Auf dem Rad durch Deutschland – mit wenig Geld und viel Gepäck
Wer Ballast abwirft, wird reich beschenkt. Das ist die Quintessenz, die die Journalistin Susanne Storck aus ihrer siebenwöchigen Reise mit dem Fahrrad durch Süddeutschland – und letztlich zu sich selbst – zieht.

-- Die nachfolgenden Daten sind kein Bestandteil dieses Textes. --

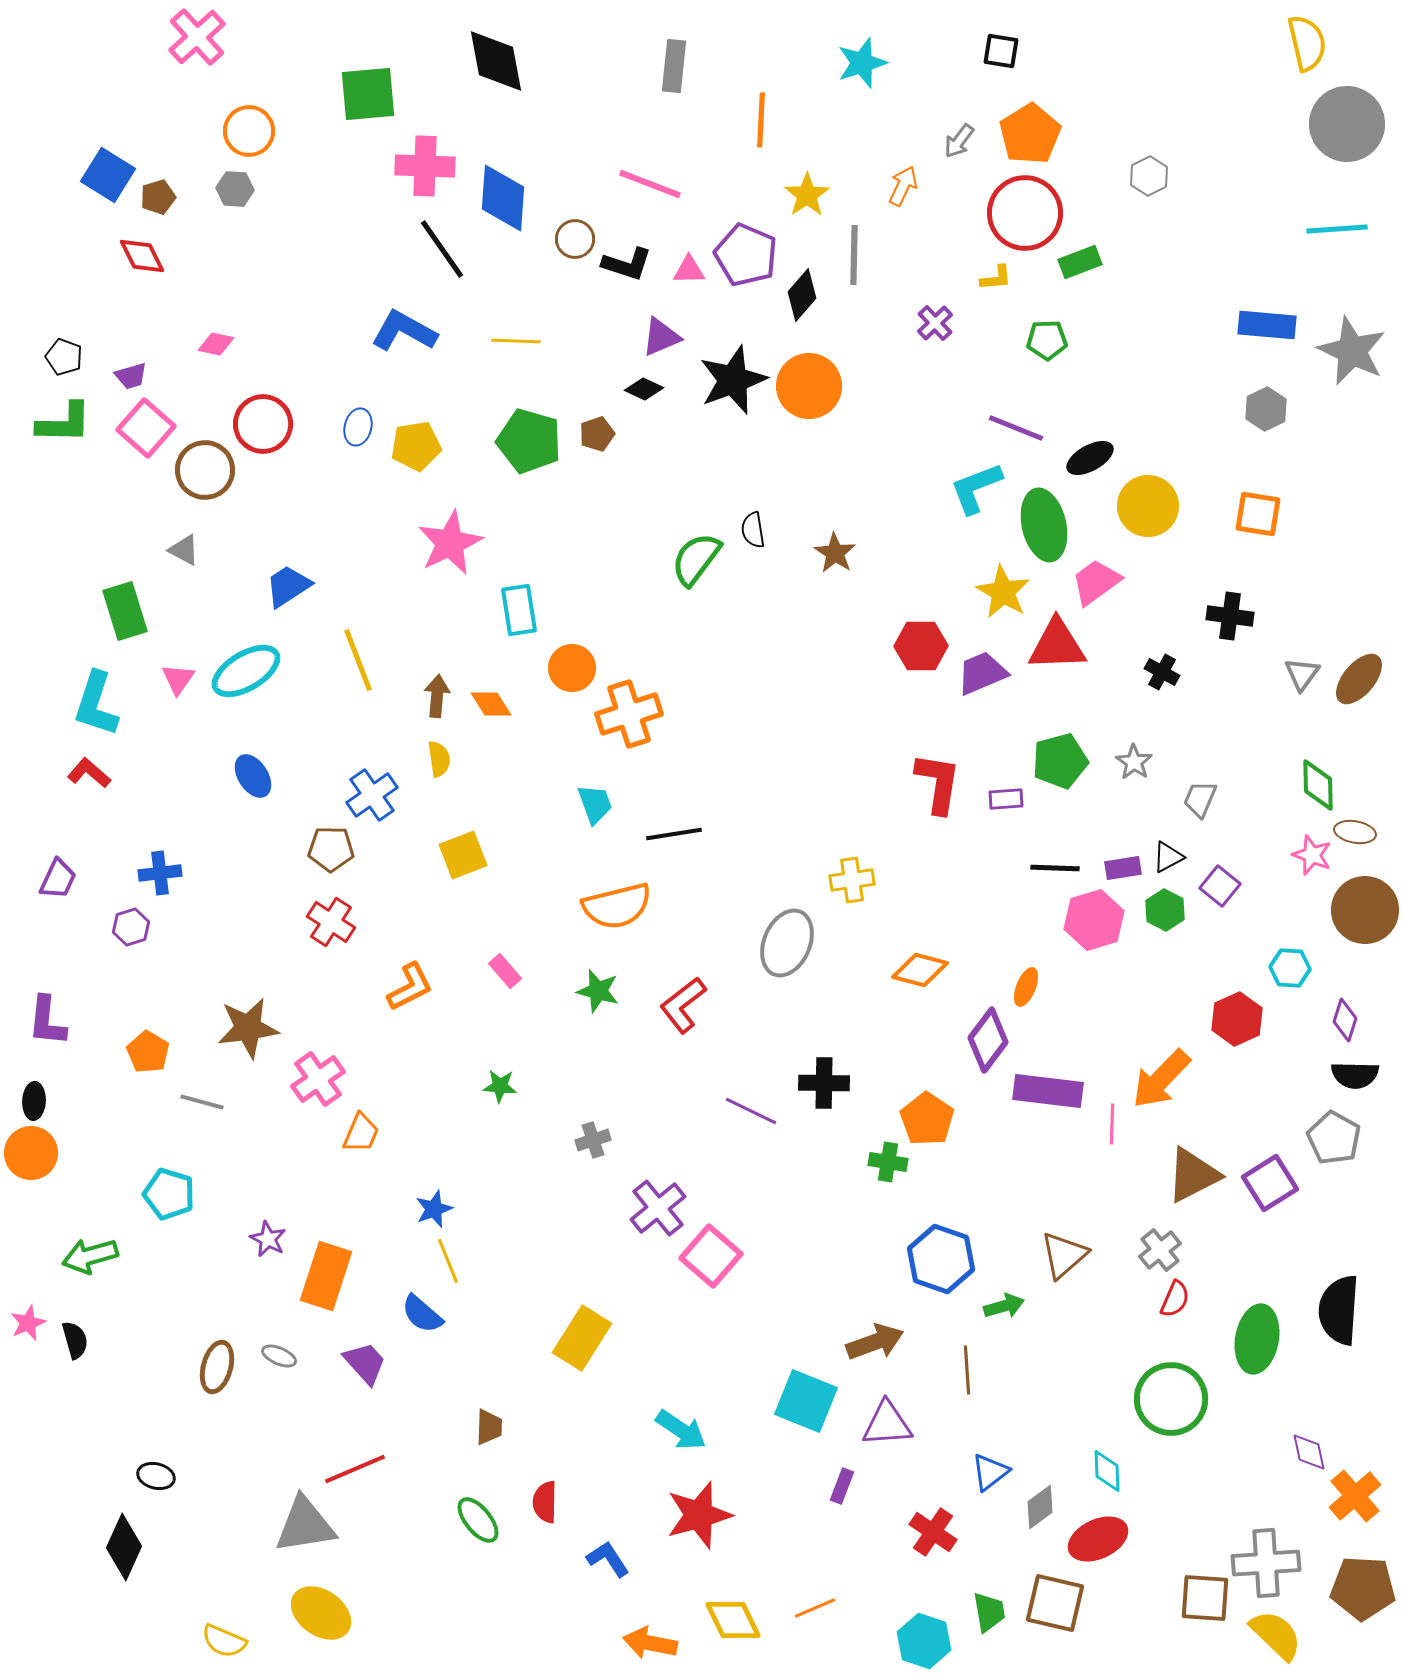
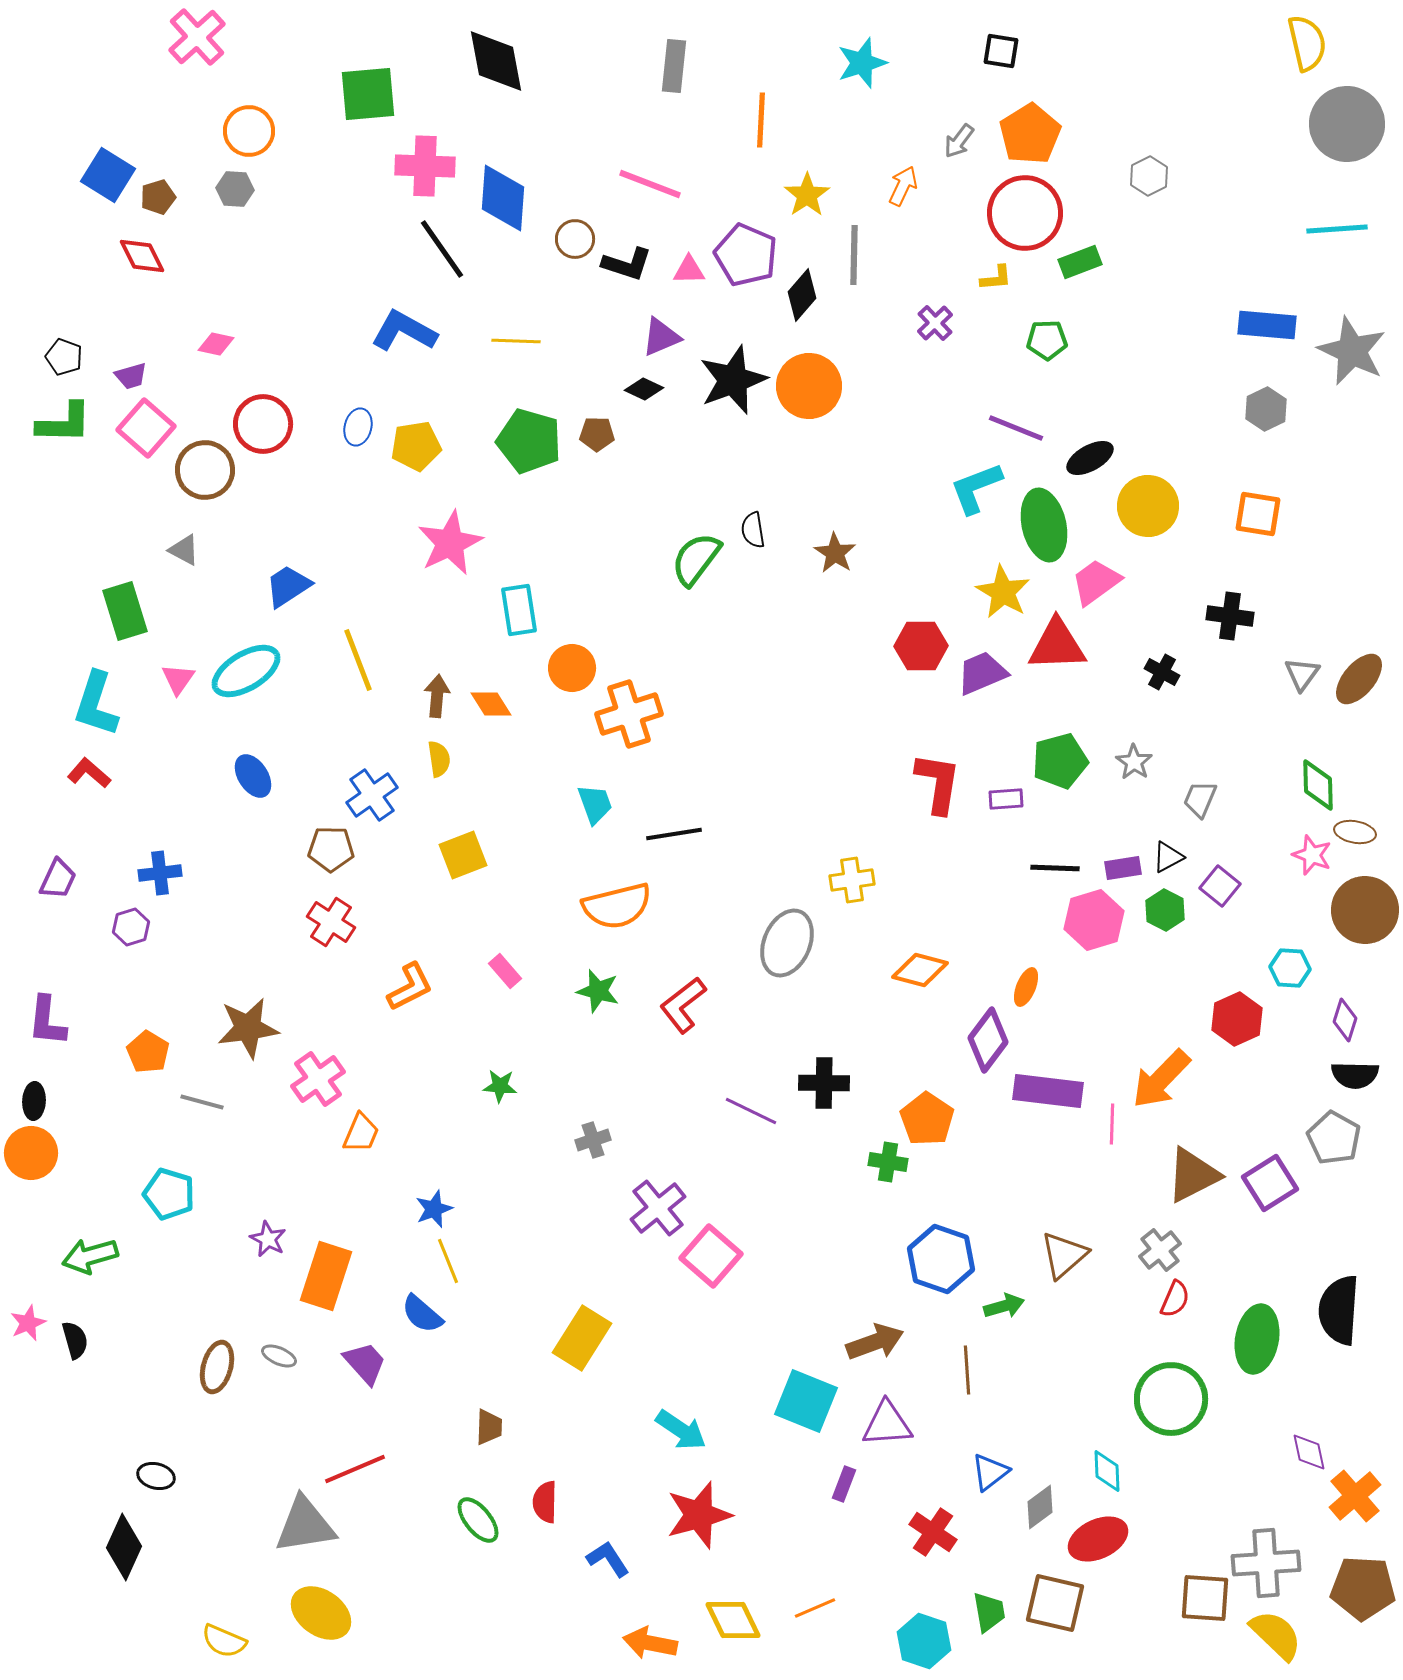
brown pentagon at (597, 434): rotated 20 degrees clockwise
purple rectangle at (842, 1486): moved 2 px right, 2 px up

Gestartet mit 16 Kilo Gepäck und 400 Euro Bargeld, fährt sie auf ihrem Rad in 51 Tagen 2.716 Kilometer durch Deutschland. So ließe sich Susanne Storcks Buch in nackten Zahlen zusammenfassen.
Doch damit wäre nichts von dem ausgesagt, was diese Rundfahrt zu einem besonderen Erlebnis gemacht hat: die Warmherzigkeit vieler Mitmenschen, der Luxus einer Nacht im Freien unter einem sternenklaren Himmel oder eines Kaffees am Morgen, den Storck zu schätzen gelernt hat.
Die Journalistin beschreibt ihre Radtour von Mülheim an der Ruhr, am Rhein entlang, bis zum Bodensee, weiter durch Süddeutschland, Thüringen und Hessen zurück nach NRW und wird dabei zur Weltenbummlerin im eigenen Land. Sie gewinnt einen völlig neuen Blick auf die Schönheit ihrer Heimat und Sehenswürdigkeiten, die sie als Autofahrerin nicht wahrgenommen hatte.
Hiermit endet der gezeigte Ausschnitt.